### Source extract
Estimates Of Actual False Rape Allegations
So where does our thorough review of the literature actually leave us? For one thing, I feel it clearly shows us that different countries and socio-cultural contexts will have different rates of false reporting. We also need to take cognisance of those studies citing much higher figures of false rape allegations than the ones mentioned below. My personal response to those studies is that much of the data from them appears to be quite heavily dependent on the (often present) male-dominated bias of the police investigators. They also tend to employ very broad criteria for situations what would be defined as depicting a false rape allegation.
I have also stuck my neck out and concluded that there appear to be high levels of ‘researcher bias’ in some of the studies on both sides of the debate. This is a very emotional debate, and I am aware that giving an opinion opens me up to criticism from both sides of this debate. All I can say is that I have tried to be led by the facts rather than squeezing them to fit any pre-existing viewpoint:
It is my opinion that it seems likely that on average in the western world false rape allegations make up between 3% and 8% of all cases, possibly close to Lisak’s figure at around 6%.
Why Is This So Important?
It is really important as –unlike with most other crimes –it is possible in many countries to be convicted of rape based on a victim’s testimony, without much other corroborating evidence. This acknowledges the fact that most rape crimes happen in a solitary environment without any witnesses. In western democracies and indeed many other nations one of the normal legal principles is that an accused is innocent until proven guilty in a court of law. False accusations in the press or indeed any social environment can also open the accuser up to defamation charges.

### Records provided
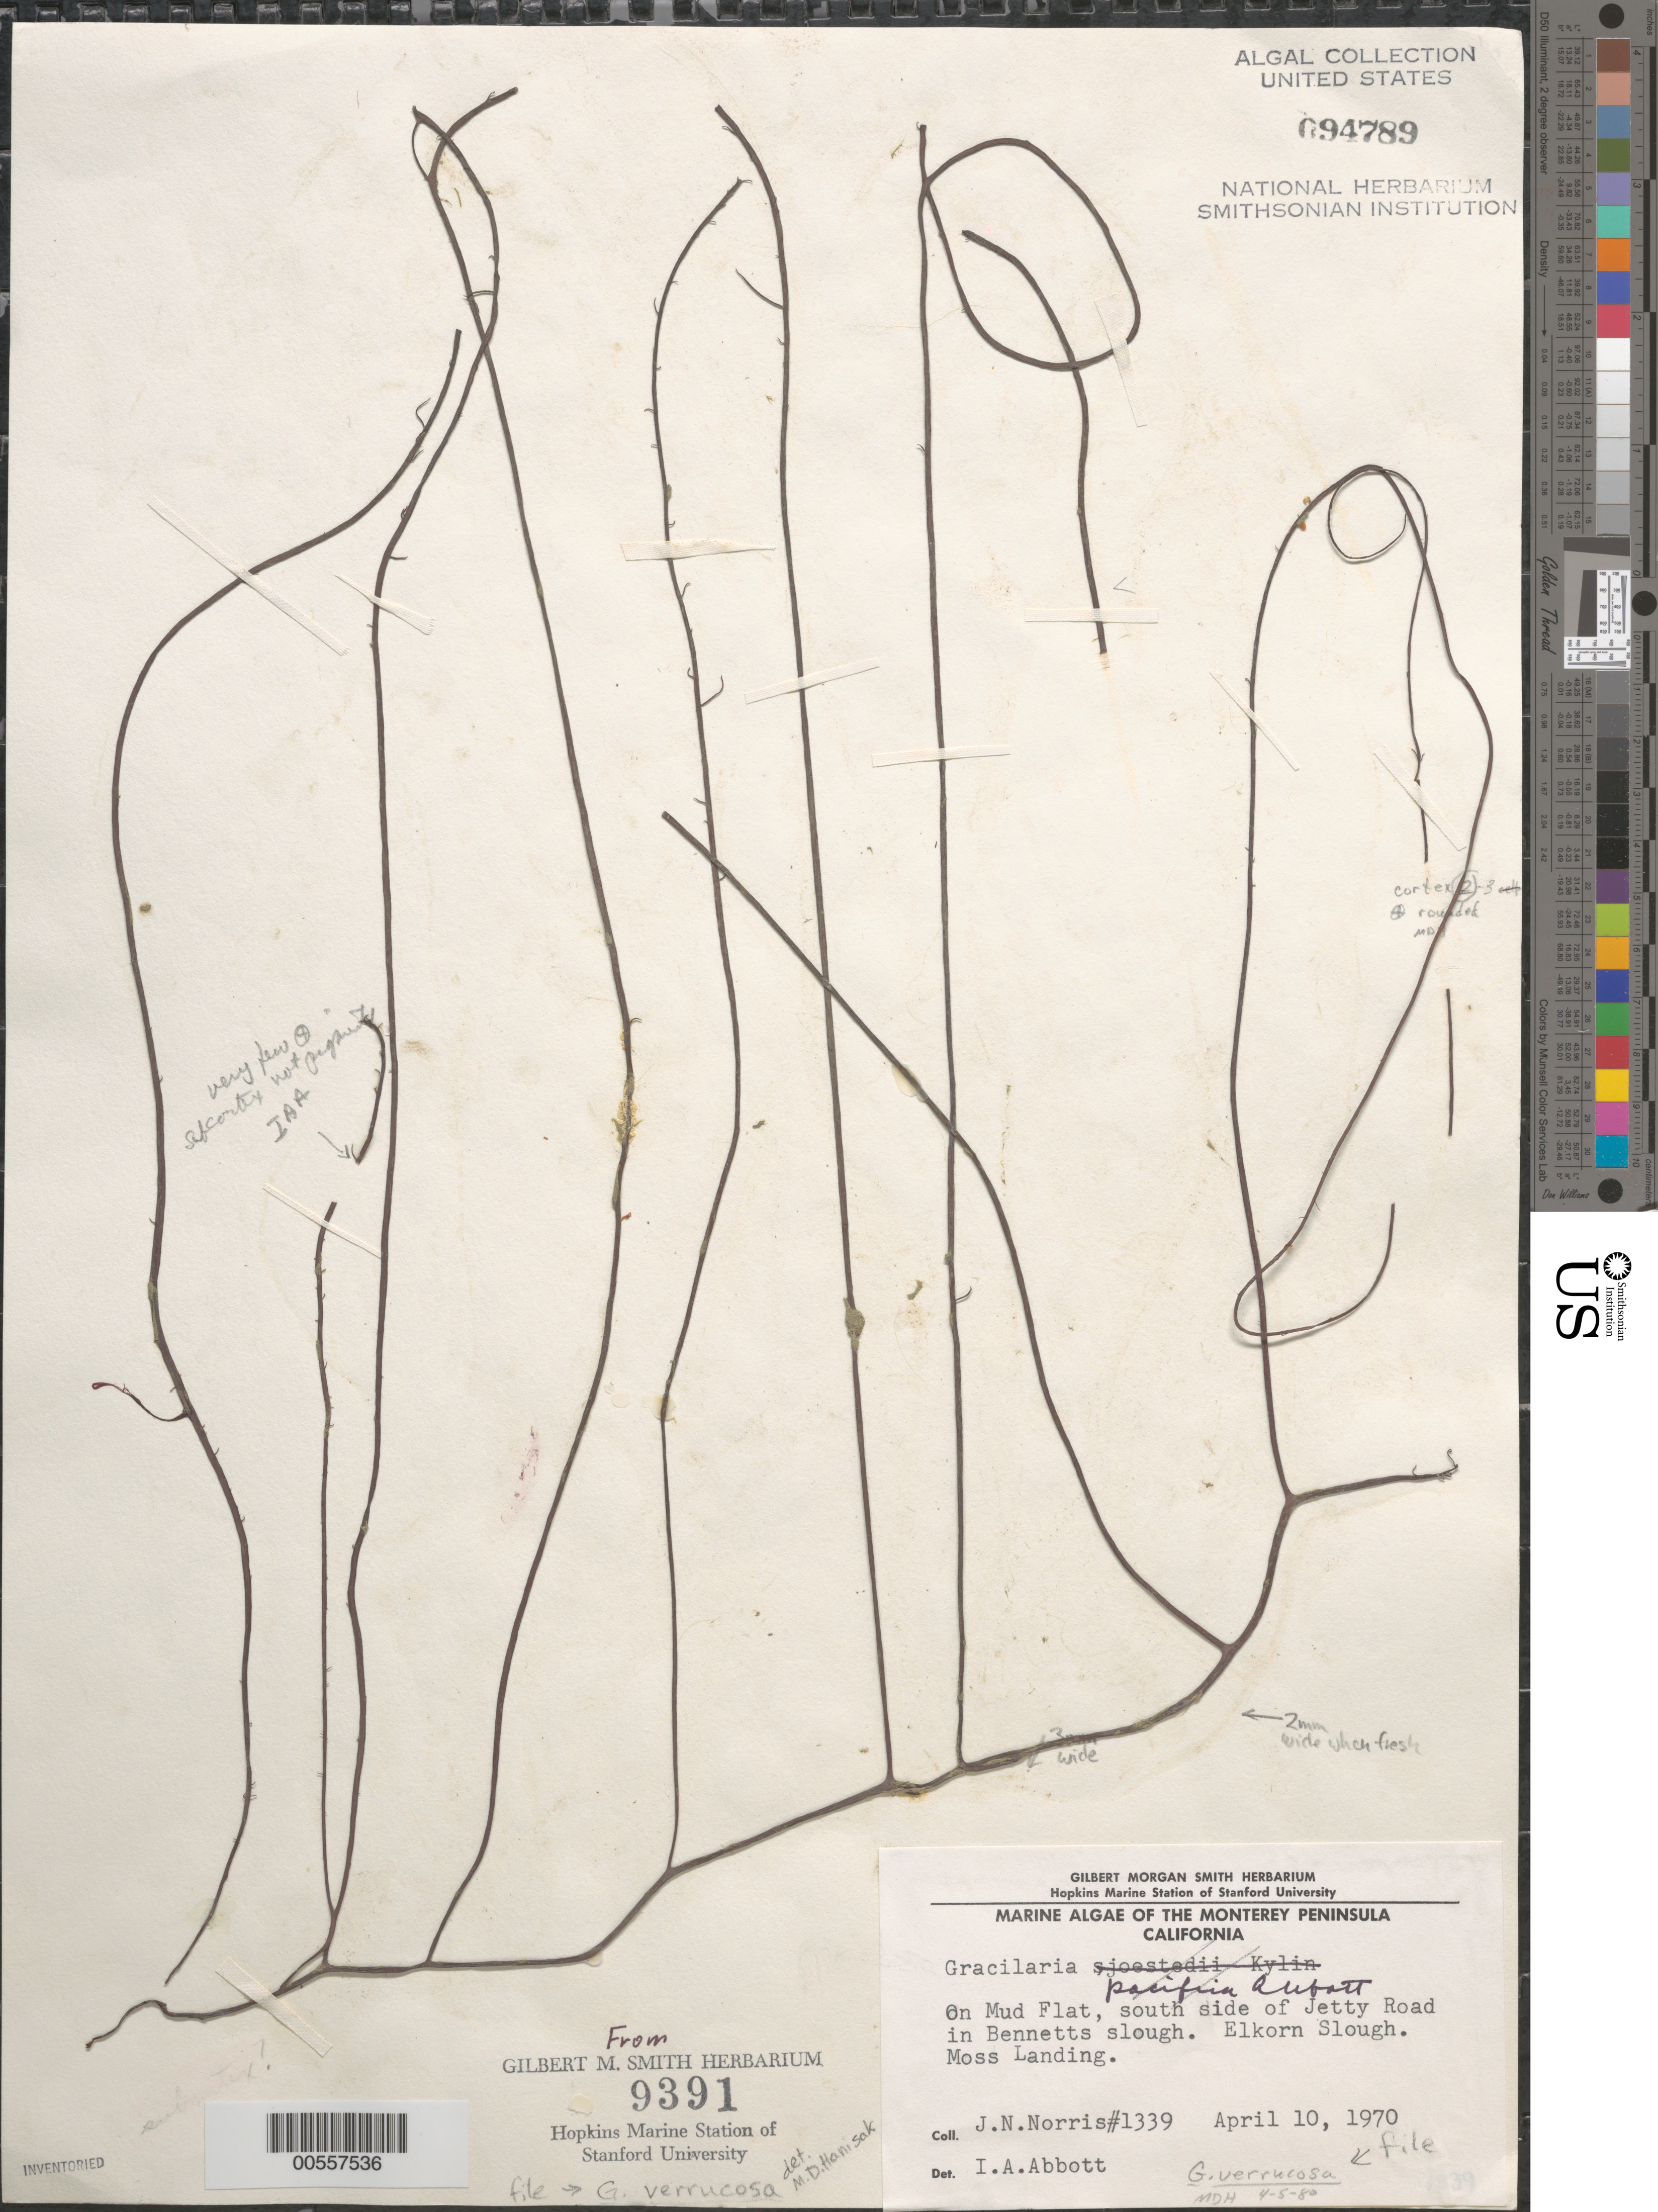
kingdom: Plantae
* * *
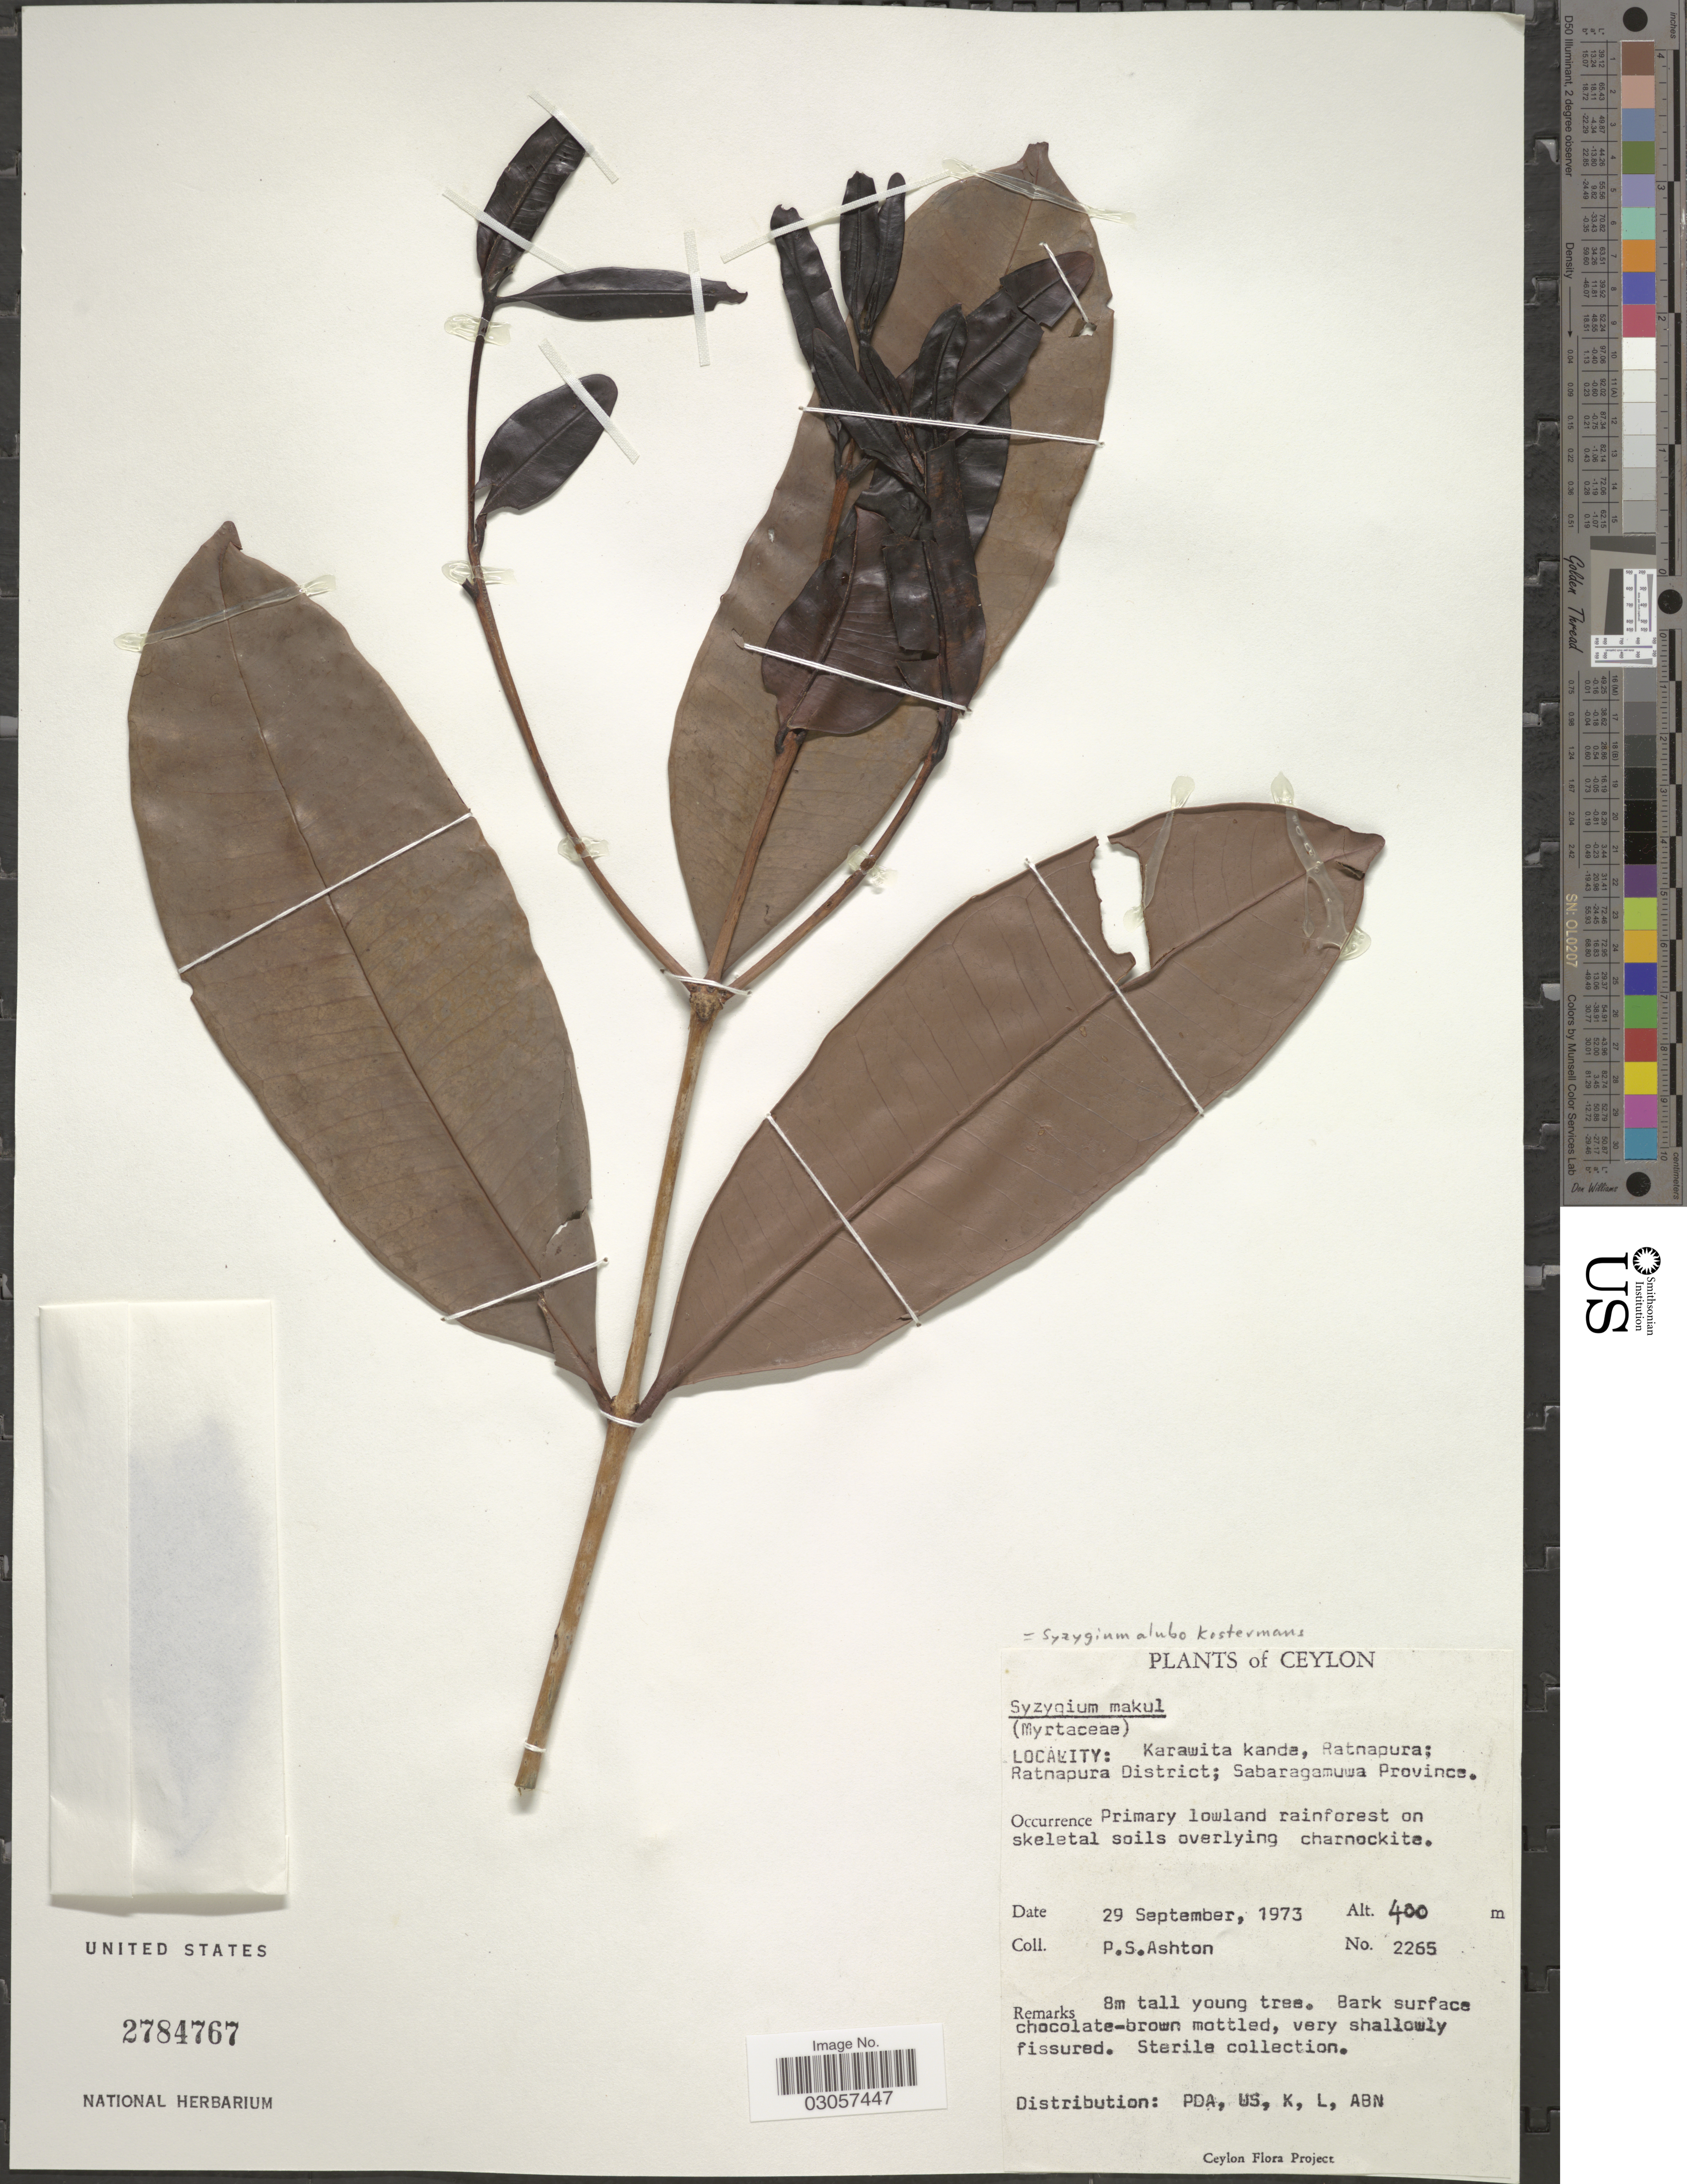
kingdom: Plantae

### Exercise tasks
a) Retype the stretch of the passage on false rape allegations from "I have also" through "at around 6%.".
b) List every percentage figure that the passage on false rape allegations states.
c) Continue the passage on false rape allegations from its last sentence.

### The answers
a)
I have also stuck my neck out and concluded that there appear to be high levels of ‘researcher bias’ in some of the studies on both sides of the debate. This is a very emotional debate, and I am aware that giving an opinion opens me up to criticism from both sides of this debate. All I can say is that I have tried to be led by the facts rather than squeezing them to fit any pre-existing viewpoint:
It is my opinion that it seems likely that on average in the western world false rape allegations make up between 3% and 8% of all cases, possibly close to Lisak’s figure at around 6%.

b) 3%, 8%, 6%

c)
The problem with rape is that if the legal principle of assumed innocence applies to the alleged assailant, it automatically places a level of assumed dishonesty on the person who is claiming she was raped!
This plays strongly into all the male-dominated stereotypes and myths about rape. It also makes conviction somewhat problematic in situations where there is no evidence of violence and it is the alleged rapist’s word against his alleged victim.
So allegations that 90% of women falsely accuse men of rape creates a strong bias towards the assailant, which can be a factor when police collect data and indeed even in the courtroom itself. Equally, those who claim that 99% of women who allege rape are telling the truth create a strong bias in the other direction! I mentioned the press and defamation earlier on as this can also become a factor. Even if a man (such as say Woody Allen) is not found guilty of rape (the charges against him of child molestation were thrown out before even reaching court as the investigation found insufficient evidence to proceed), the allegations still hang around in the media and tarnish his good name. There will always be people out there who see him as a child molester. Equally, the findings of the investigation tarnish both his daughter and more strongly his ex-wife. She cried wolf and for the rest of her days, many will see her as a dishonest, vindictive woman who will do anything for revenge against her ex-husband.
We will never know for certain whether he did it or not –though obviously, the legal system found him innocent. But all three of their lives have been negatively affected by the allegation.
So should the alleged victim or rapist carry the burden of proof, in the legal system but also in the media?
As a male, I cannot think of much worse than being accused of raping someone. It is an image entirely incongruent with my identity and I have no doubt it would damage my life forever. Beyond my personal life, it would also irrevocably damage my career. I consider false accusations of rape in order to vengefully ruin someone’s life or just arbitrarily to get out of an awkward situation as the ultimate act of cowardice from a woman.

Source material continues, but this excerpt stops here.